::: Seçilmiş Bölüm
Muğla Milas’ta gerçekleştirilen “Zeytin Hayattır, Zeytinime Dokunma” mitingi esnasında ve sonrasında köylülerle, çevrecilerle sohbet ederek yaşananları konuştuk:

İkizköy Akbelen Köyü mücadelesinden Necla Işık:

İkizköy’ün mücadelesi aslında 40 yıla dayanan bir mücadeledir ama gözle görülür hale gelmesinde son 3 senenin payı çok büyüktür. Niçin 40 yıl?

40 sene önce topraklarımıza termik santrallerin kazmaları atılıyor ve köylüler buna bir şey yapamıyor. Burada kapımızın dibinde iş gözüyle bakılıyor o an. Turgut Özal’ın da deyimiyle, ‘buraya medeniyet gelecek’ diye düşünüyorlar. Bu yollar tozdu o zamanlarda. ‘Bu yollar asfalt olacak, buraya medeniyet gelecek’ denilerek köylülerin kafası karışıyor. ‘İş bulacağız, iş imkanı var’ diyerek termik santralin kazmaları vuruluyor 1979’da ve 1984’te faaliyete geçiriliyor. Ben 1979 doğumluyum. 40-42 yıldır biz bu termik santrallerin dumanını, zehrini soluyoruz.

7 tane köy taşınmış oradan. En son Işıkdere’ye geliyor sıra. İkizköy dört mevkiden oluşuyor. En başta Işıkdere, Karadam, Ovamevkii, Akbelen. Işıkderemizi alıyorlar. Nasıl alıyorlar? Kamu yararı adı altında alınıyor. 20 bin zeytin ağacını olduğu bir köy, kamu yararı adı altında alınabilir mi?
::::::
::: Ayıklanan Kayıtlar
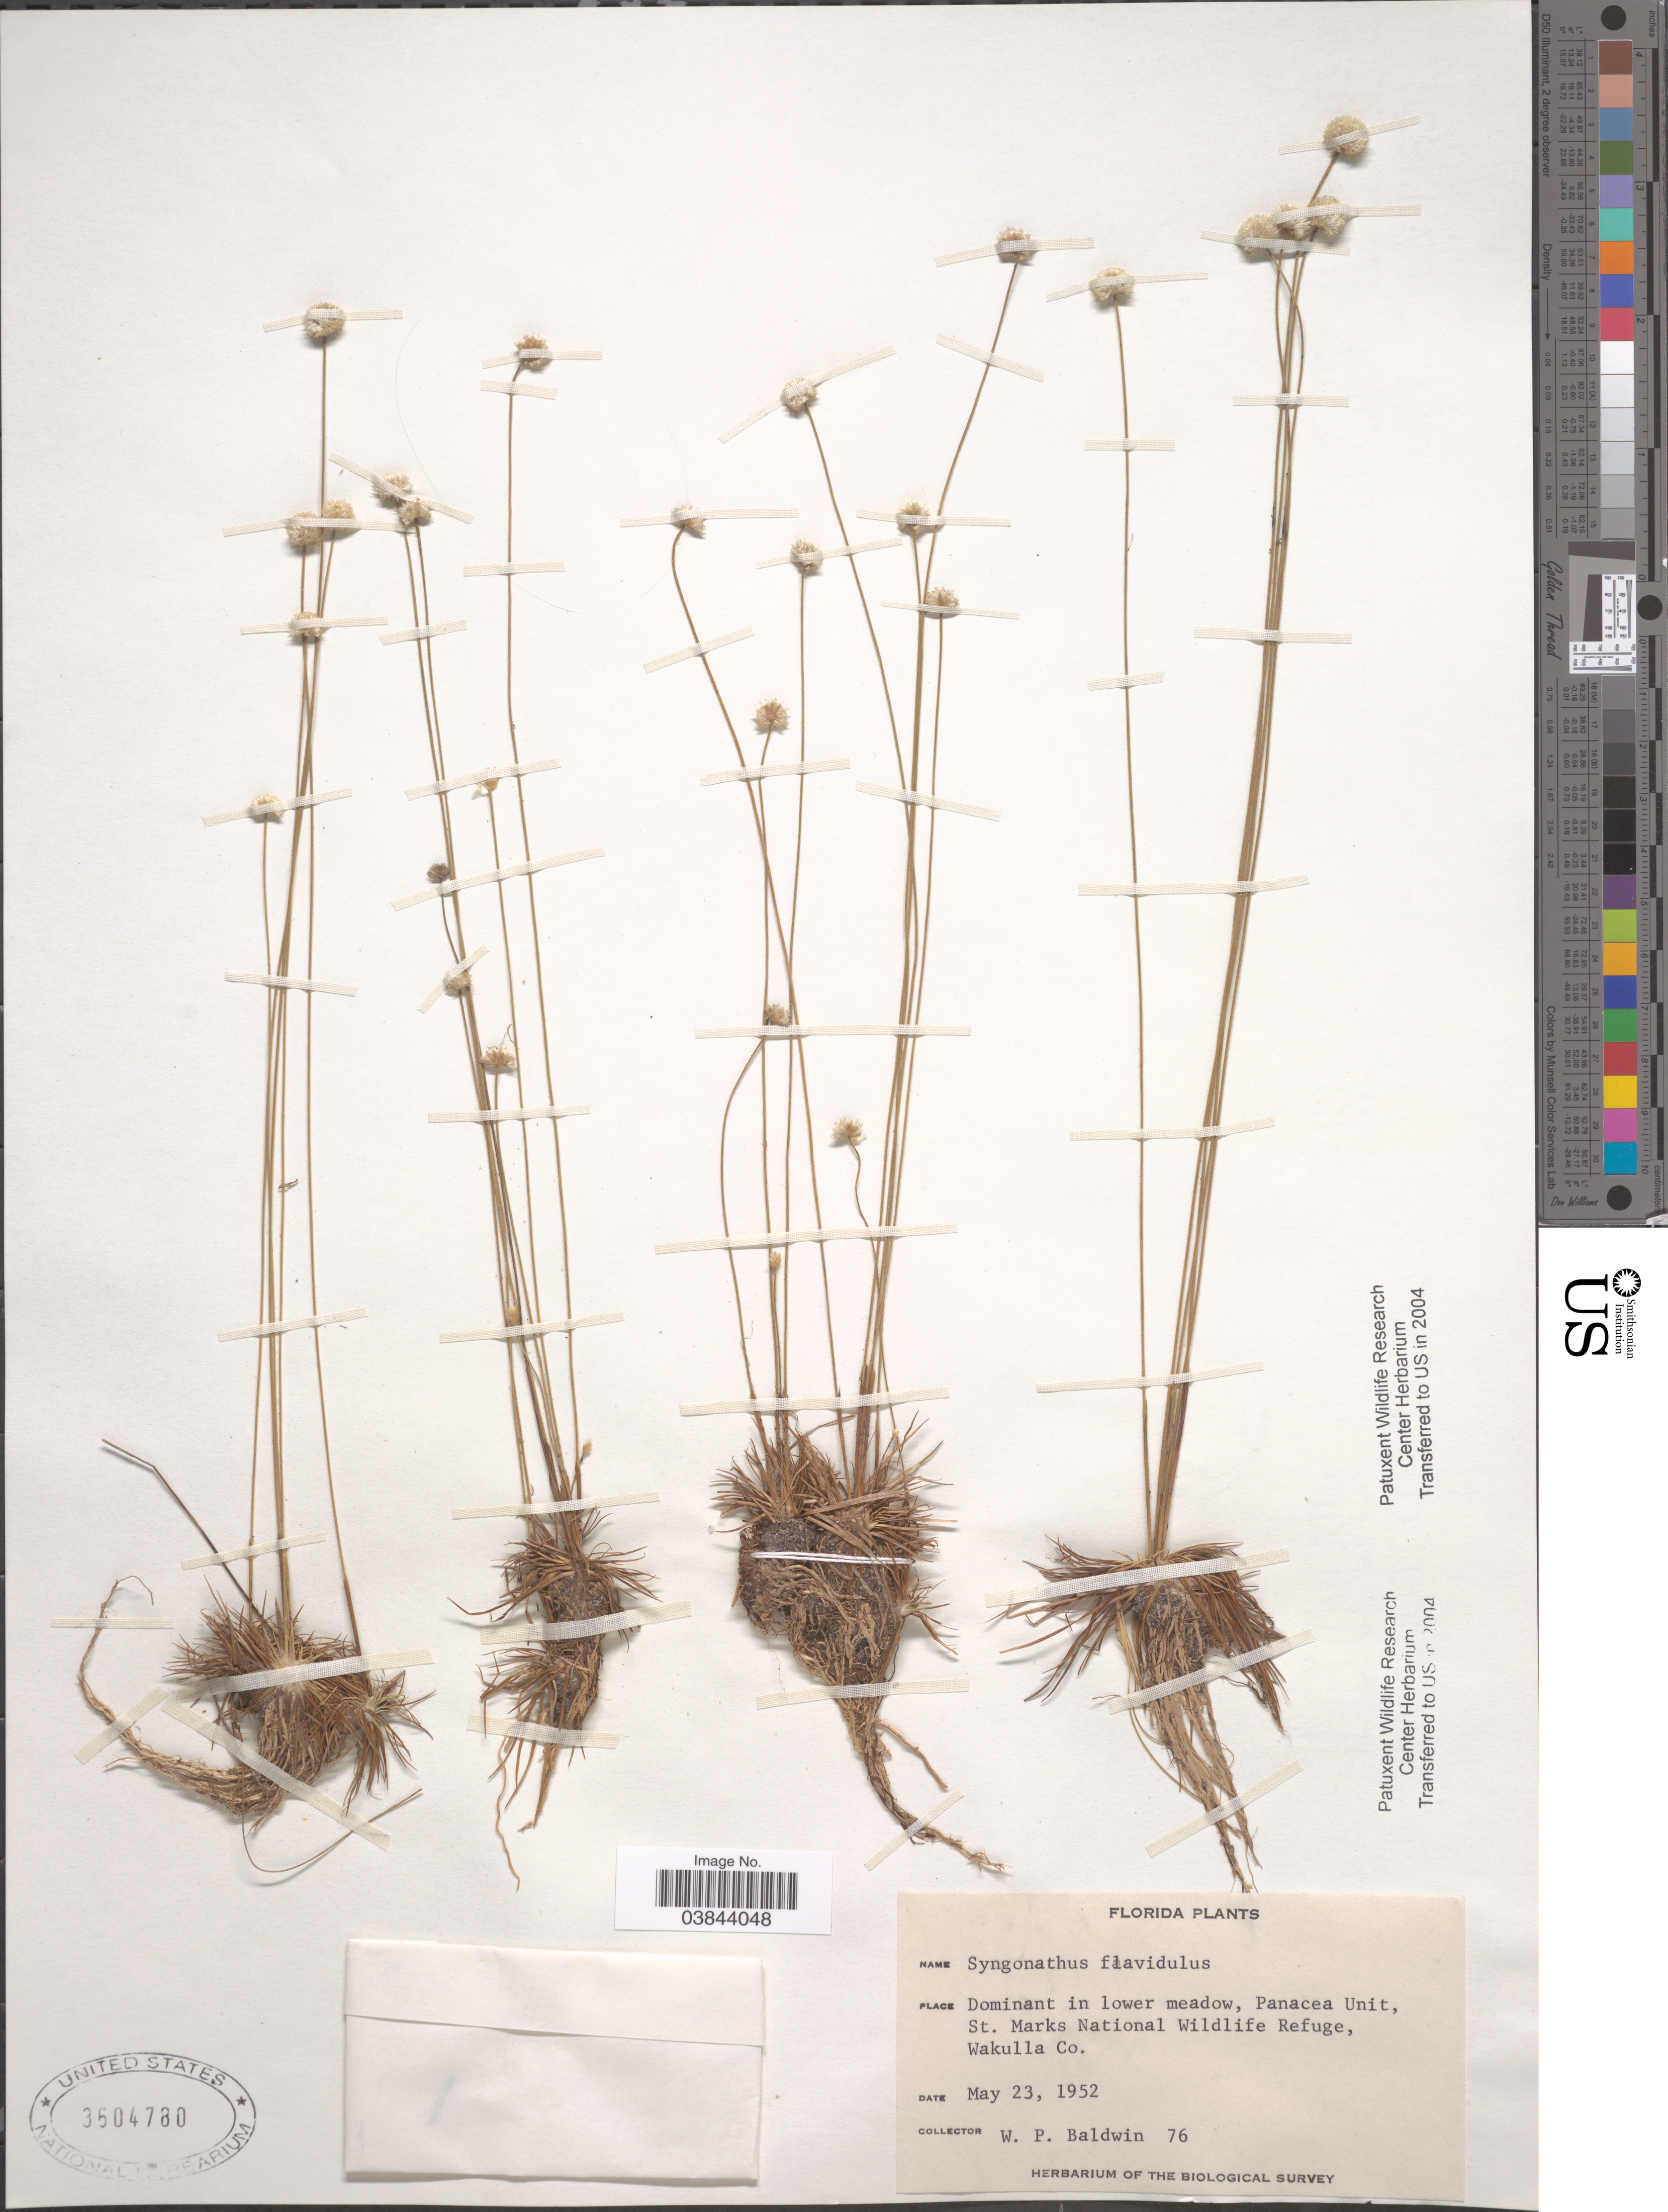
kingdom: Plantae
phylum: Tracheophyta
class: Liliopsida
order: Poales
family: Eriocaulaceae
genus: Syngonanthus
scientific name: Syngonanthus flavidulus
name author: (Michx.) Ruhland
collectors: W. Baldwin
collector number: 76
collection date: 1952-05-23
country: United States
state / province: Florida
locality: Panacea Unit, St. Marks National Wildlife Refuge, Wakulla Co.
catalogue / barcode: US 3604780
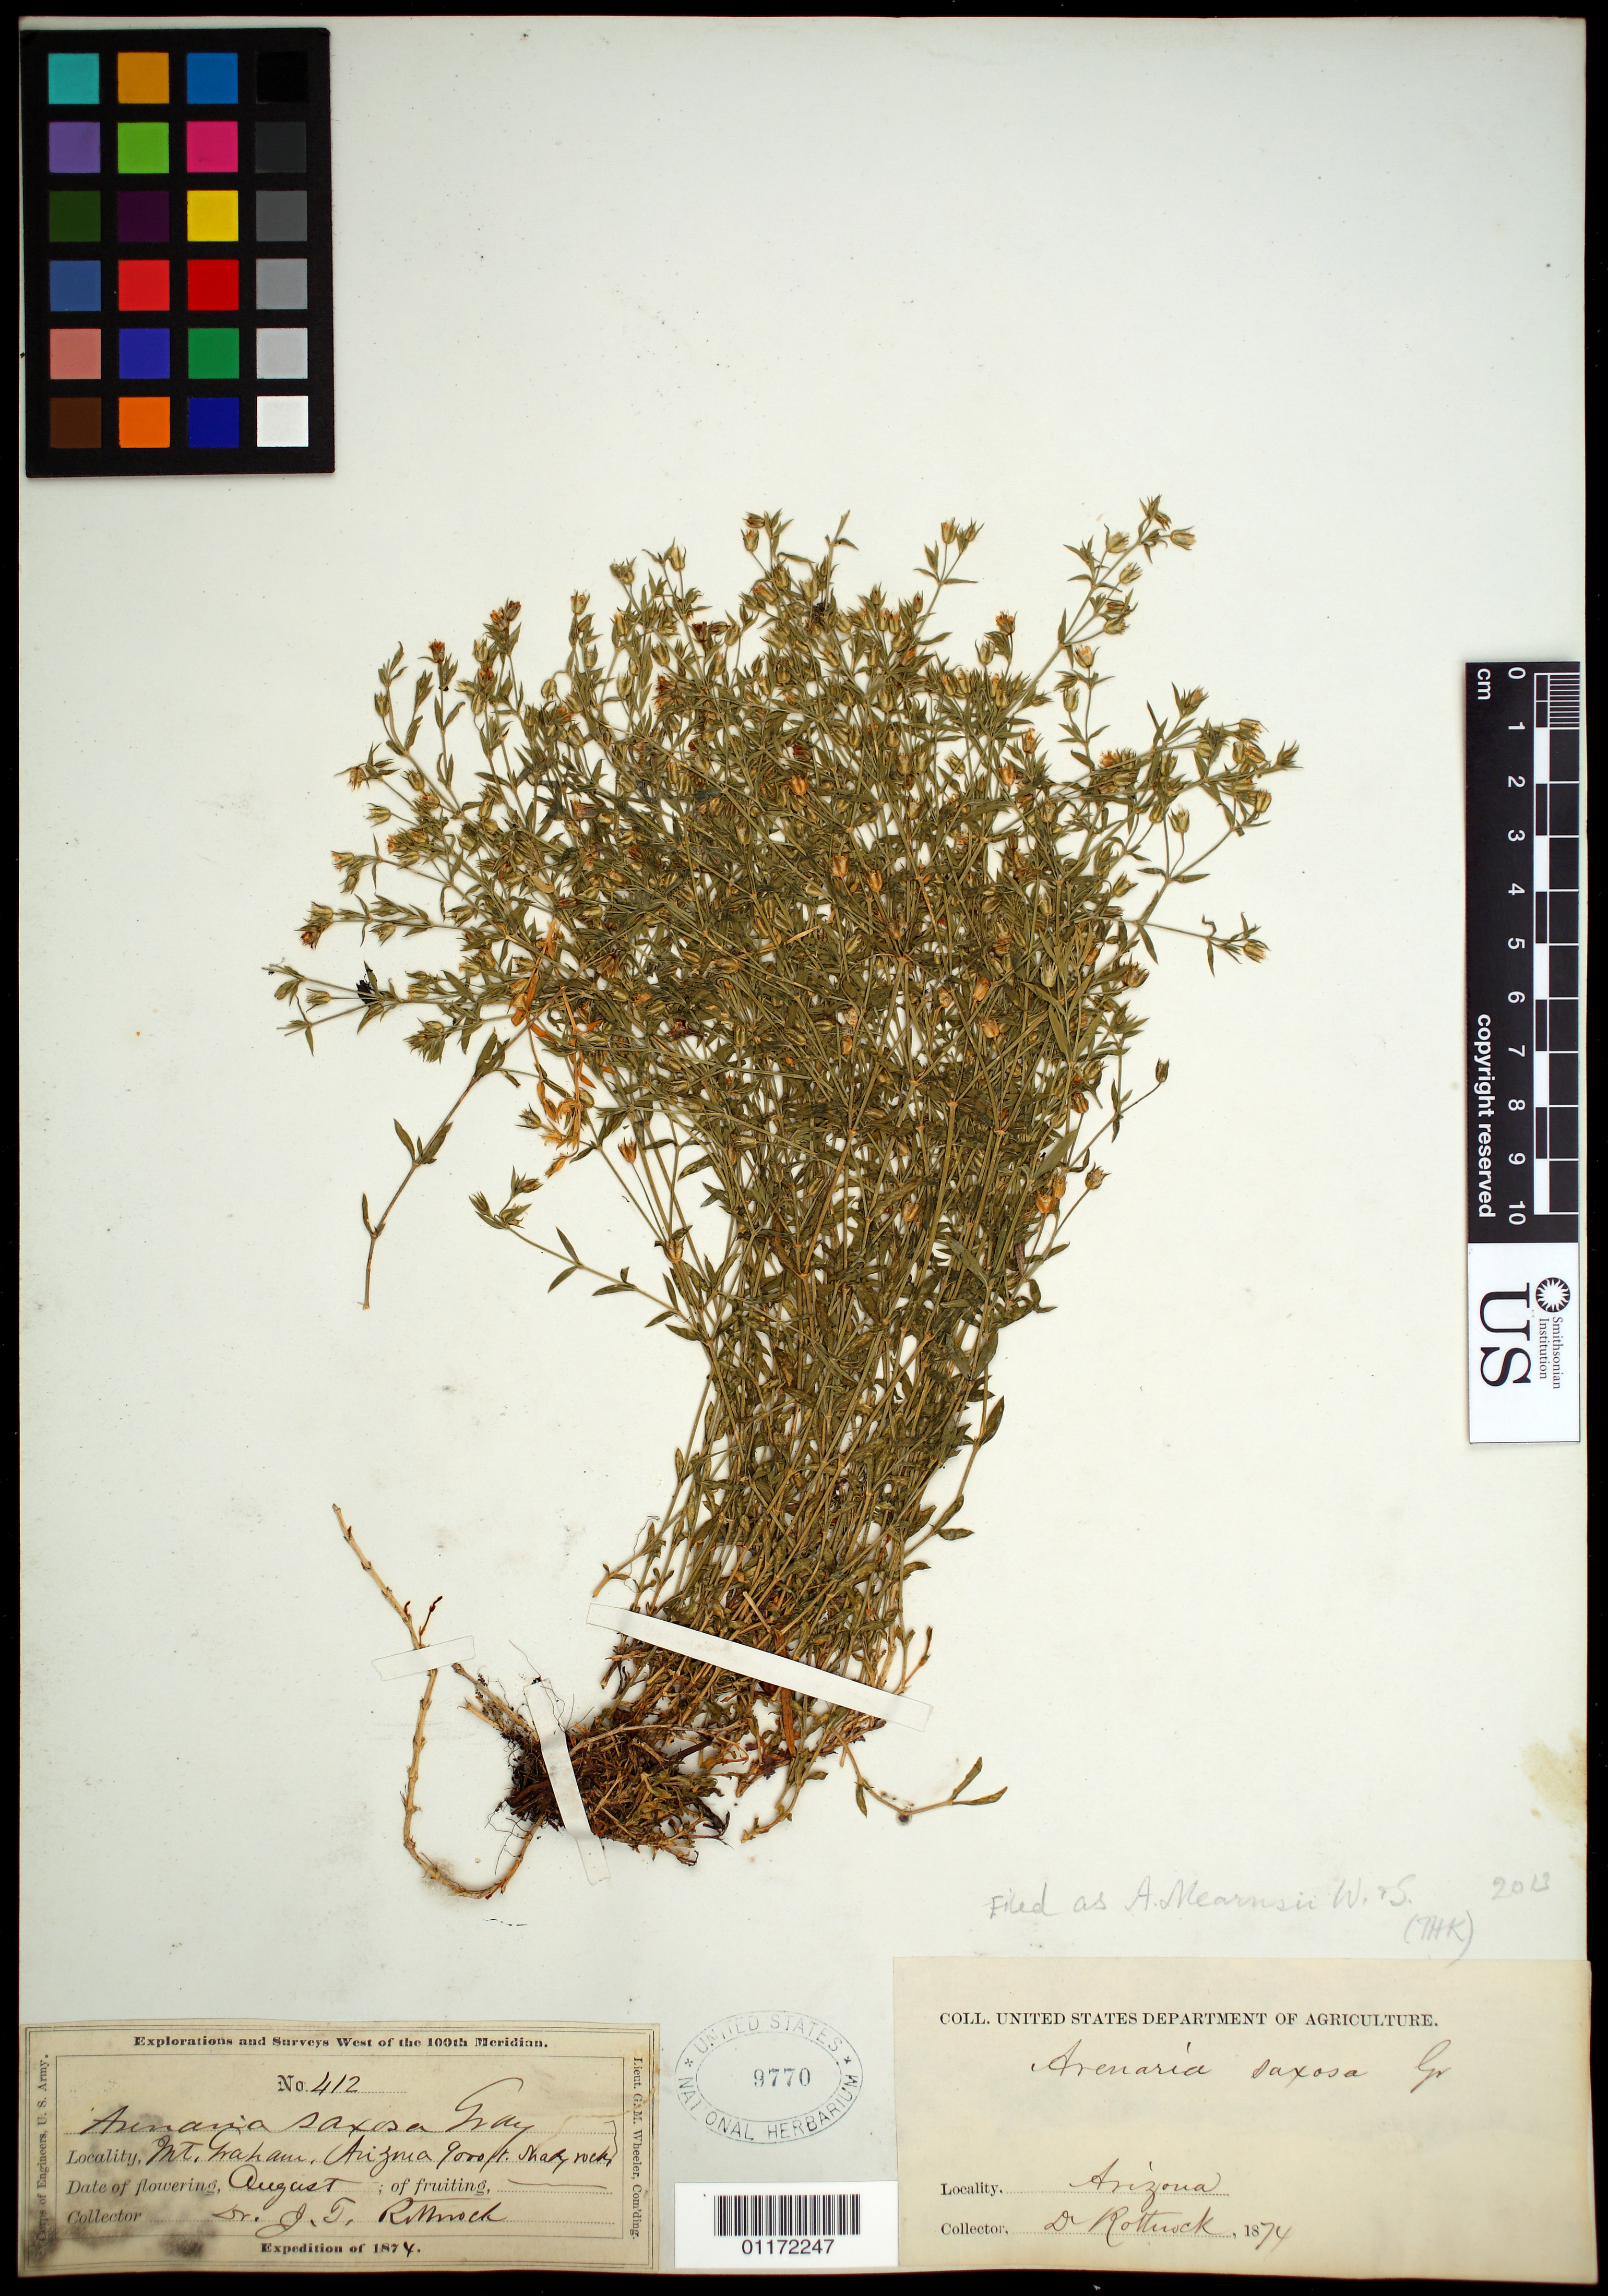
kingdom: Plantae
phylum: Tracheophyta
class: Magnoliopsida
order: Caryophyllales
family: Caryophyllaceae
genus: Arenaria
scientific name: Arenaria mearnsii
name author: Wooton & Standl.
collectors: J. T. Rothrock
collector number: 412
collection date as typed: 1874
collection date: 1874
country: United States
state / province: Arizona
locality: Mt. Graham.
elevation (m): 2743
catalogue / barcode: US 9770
::::::
Görev Yönergeleri:
1 – Kayıtlarda "scientific name: Syngonanthus flavidulus" ifadesinin geçtiği satırdan başlayıp kayıtların sonuna kadar uzanan satırları, iki uç da dahil olmak üzere birebir kopyalayın. Resimleri yanıta almayın.
2 – İkizköy'ün termik santrale karşı mücadelesini anlatan metni kaldığı yerden devam ettirin.
Metin ile kayıtlar arasında herhangi bir bağlantı bulunmuyor.

Yanıtlar:
1 –
scientific name: Syngonanthus flavidulus
name author: (Michx.) Ruhland
collectors: W. Baldwin
collector number: 76
collection date: 1952-05-23
country: United States
state / province: Florida
locality: Panacea Unit, St. Marks National Wildlife Refuge, Wakulla Co.
catalogue / barcode: US 3604780
kingdom: Plantae
phylum: Tracheophyta
class: Magnoliopsida
order: Caryophyllales
family: Caryophyllaceae
genus: Arenaria
scientific name: Arenaria mearnsii
name author: Wooton & Standl.
collectors: J. T. Rothrock
collector number: 412
collection date as typed: 1874
collection date: 1874
country: United States
state / province: Arizona
locality: Mt. Graham.
elevation (m): 2743
catalogue / barcode: US 9770

2 –
1939 yılında çıkan bir zeytin yasası var. Biz tabi o yasadan habersiziz. O yasadan da haberimiz olmadığı için tutunacak dalımız yok. ‘Devlete karşı çıkamazsınız’ empozesi her zaman insanların beyninde yer almış. Karşı duramazsınız. ‘Burada devletin yararı var. Toprağın üstü de devletin altı da devletin’ denilerek bu işler yapılmış. Ta ki 2019 yılında Işıkdere tamamen taşındıktan sonra. Işıkdere alınırken de demişler ki, ‘bizim başka yerle işimiz yok, ovaya geçmeyeceğiz, burayı alacağız’. 6 ay sonra ovaya göçen insanlara, taşınan insanlara ihbarname geliyor. Topraklarını istiyor şirket. Bu sefer diyoruz ki elimizi verdik kolumuzu alamıyoruz. Kolumuzu verdik bedenimizi almaya başladılar.

Biz artık şehre göç etmek istemiyoruz, topraksızlaşmak istemiyoruz, santrallerde çalışıp köleleşmek istemiyoruz diye birbirimize tutunduk, bir mücadelenin içerisine girdik. İkizköy Çevre Komitesi’ni oluşturduk en başta. Bununla ilerledik, Ankara’ya gittik, Muğla’ya gittik. Sesimizi her yere duyurmaya çalıştık. Bu santrallerin ömrü tükenmiş, bizim ömrümüz tükeniyor zaten. Bizim ömrümüzden yiyorlar. Akciğer hastalıkları, kanser vakaları... Biz bir sürü arkadaşımızı kanser vakasından kaybettik. Özellikle son 10 yılda çok aşırı artışlar var bu ölümlerde.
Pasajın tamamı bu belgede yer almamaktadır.